_Instruction_: For this exercise, copy exactly every line from the one holding "Эксклюзивный дистрибьютор продукции фирмы" through the end of the data, both included. Omit pictures.

[Items from a dataset]
□ □ □ □ □ □ □
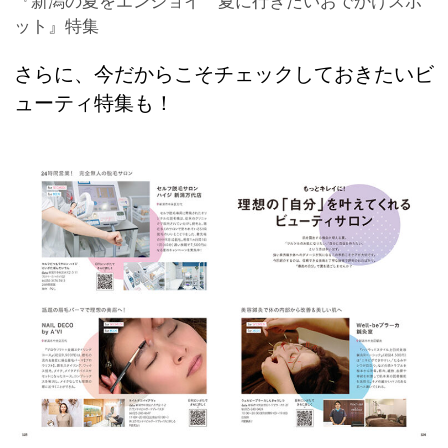
『新潟の夏をエンジョイ 夏に行きたいおでかけスポ
ット』特集
さらに、今だからこそチェックしておきたいビ
ューティ特集も！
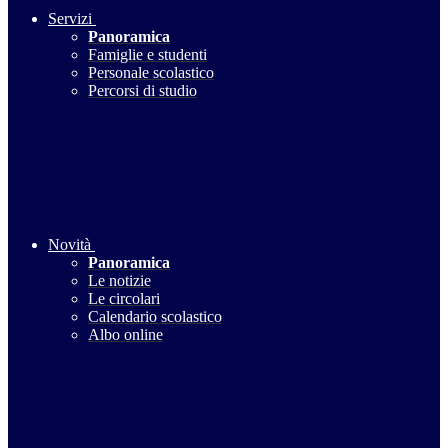
Servizi
Panoramica
Famiglie e studenti
Personale scolastico
Percorsi di studio
Novità
Panoramica
Le notizie
Le circolari
Calendario scolastico
Albo online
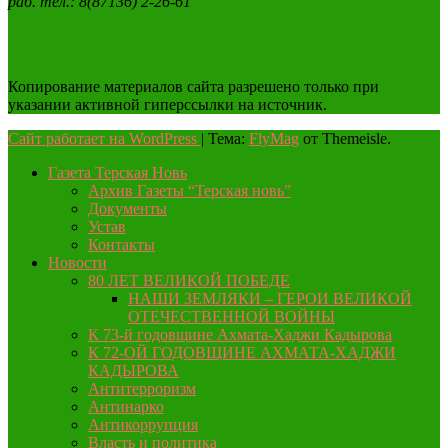
раб. тел.: 8(87136) 2-26-61
Копирование материалов сайта разрешено только при
указании активной гиперссылки на источник.
Сайт работает на WordPress
|
Тема:
FlyMag
от Themeisle.
Газета Терская Новь
Архив Газеты “Терская новь”
Документы
Устав
Контакты
Новости
80 ЛЕТ ВЕЛИКОЙ ПОБЕДЕ
НАШИ ЗЕМЛЯКИ – ГЕРОИ ВЕЛИКОЙ
ОТЕЧЕСТВЕННОЙ ВОЙНЫ
К 73-й годовщине Ахмата-Хаджи Кадырова
К 72-ОЙ ГОДОВЩИНЕ АХМАТА-ХАДЖИ
КАДЫРОВА
Антитерроризм
Антинарко
Антикоррупция
Власть и политика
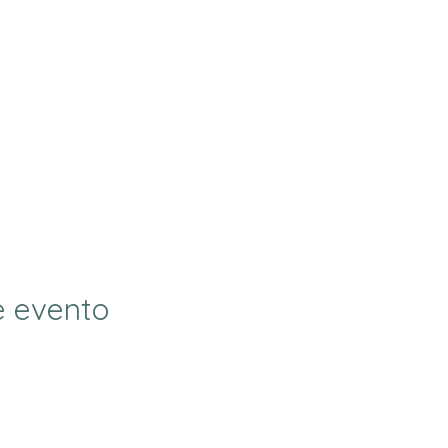
e evento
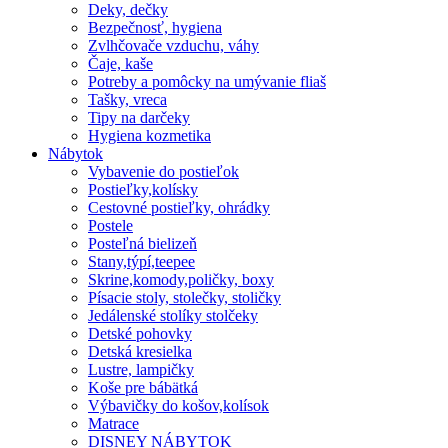
Deky, dečky
Bezpečnosť, hygiena
Zvlhčovače vzduchu, váhy
Čaje, kaše
Potreby a pomôcky na umývanie fliaš
Tašky, vreca
Tipy na darčeky
Hygiena kozmetika
Nábytok
Vybavenie do postieľok
Postieľky,kolísky
Cestovné postieľky, ohrádky
Postele
Posteľná bielizeň
Stany,týpí,teepee
Skrine,komody,poličky, boxy
Písacie stoly, stolečky, stoličky
Jedálenské stolíky stolčeky
Detské pohovky
Detská kresielka
Lustre, lampičky
Koše pre bábätká
Výbavičky do košov,kolísok
Matrace
DISNEY NÁBYTOK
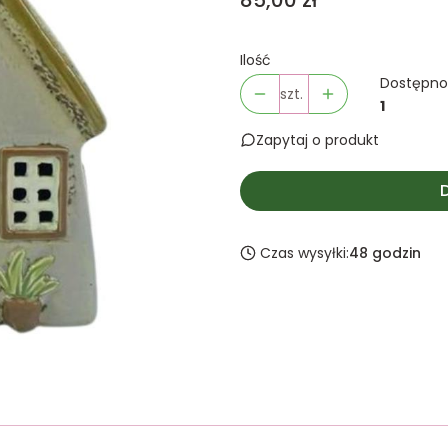
85,00 zł
Ilość
Dostępno
szt.
1
Zapytaj o produkt
Czas wysyłki:
48 godzin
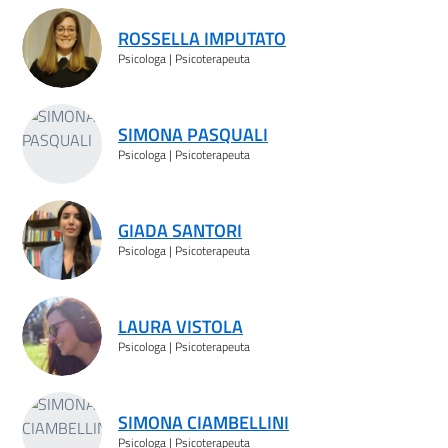
ROSSELLA IMPUTATO
Psicologa | Psicoterapeuta
SIMONA PASQUALI
Psicologa | Psicoterapeuta
GIADA SANTORI
Psicologa | Psicoterapeuta
LAURA VISTOLA
Psicologa | Psicoterapeuta
SIMONA CIAMBELLINI
Psicologa | Psicoterapeuta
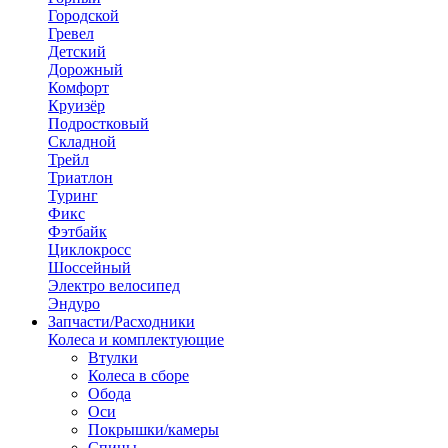
Городской
Гревел
Детский
Дорожный
Комфорт
Круизёр
Подростковый
Складной
Трейл
Триатлон
Туринг
Фикс
Фэтбайк
Циклокросс
Шоссейный
Электро велосипед
Эндуро
Запчасти/Расходники
Колеса и комплектующие
Втулки
Колеса в сборе
Обода
Оси
Покрышки/камеры
Спицы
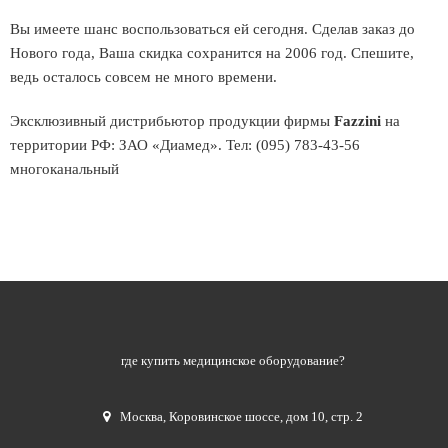
Вы имеете шанс воспользоваться ей сегодня. Сделав заказ до
Нового года, Ваша скидка сохранится на 2006 год. Спешите,
ведь осталось совсем не много времени.
Эксклюзивный дистрибьютор продукции фирмы
Fazzini
на
территории РФ: ЗАО «Диамед». Тел: (095) 783-43-56
многоканальный
где купить медицинское оборудование?
Москва
,
Коровинское шоссе, дом 10, стр. 2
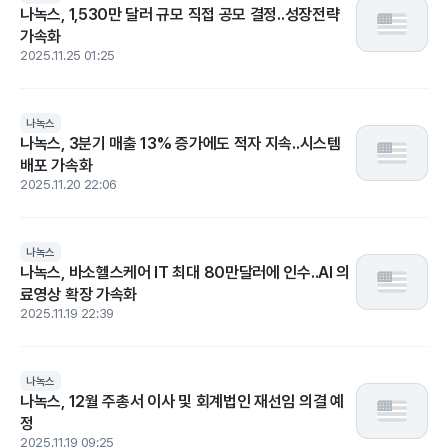
나녹스, 1,530만 달러 규모 직접 공모 결정..성장전략
가속화
2025.11.25 01:25
나녹스
나녹스, 3분기 매출 13% 증가에도 적자 지속..시스템
배포 가속화
2025.11.20 22:06
나녹스
나녹스, 바소헬스케어 IT 최대 80만달러에 인수..AI 의
료영상 확장 가속화
2025.11.19 22:39
나녹스
나녹스, 12월 주총서 이사 및 회계법인 재선임 의결 예
정
2025.11.19 09:25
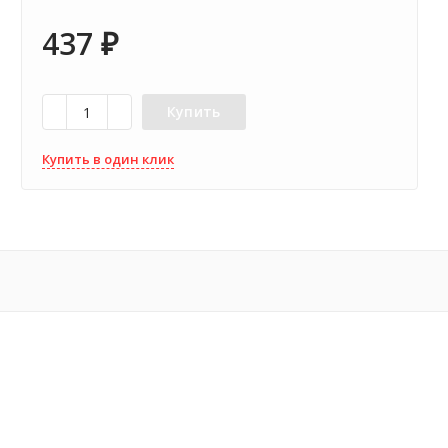
437
₽
Купить
Купить в один клик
□ □ □ □ □ □ □
_Output for this task_:
Эксклюзивный дистрибьютор продукции фирмы
Fazzini
на
территории РФ: ЗАО «Диамед». Тел: (095) 783-43-56
многоканальный
где купить медицинское оборудование?
Москва
,
Коровинское шоссе, дом 10, стр. 2
나녹스, 1,530만 달러 규모 직접 공모 결정..성장전략
가속화
2025.11.25 01:25
나녹스
나녹스, 3분기 매출 13% 증가에도 적자 지속..시스템
배포 가속화
2025.11.20 22:06
나녹스
나녹스, 바소헬스케어 IT 최대 80만달러에 인수..AI 의
료영상 확장 가속화
2025.11.19 22:39
나녹스
나녹스, 12월 주총서 이사 및 회계법인 재선임 의결 예
정
2025.11.19 09:25
437
₽
Купить
Купить в один клик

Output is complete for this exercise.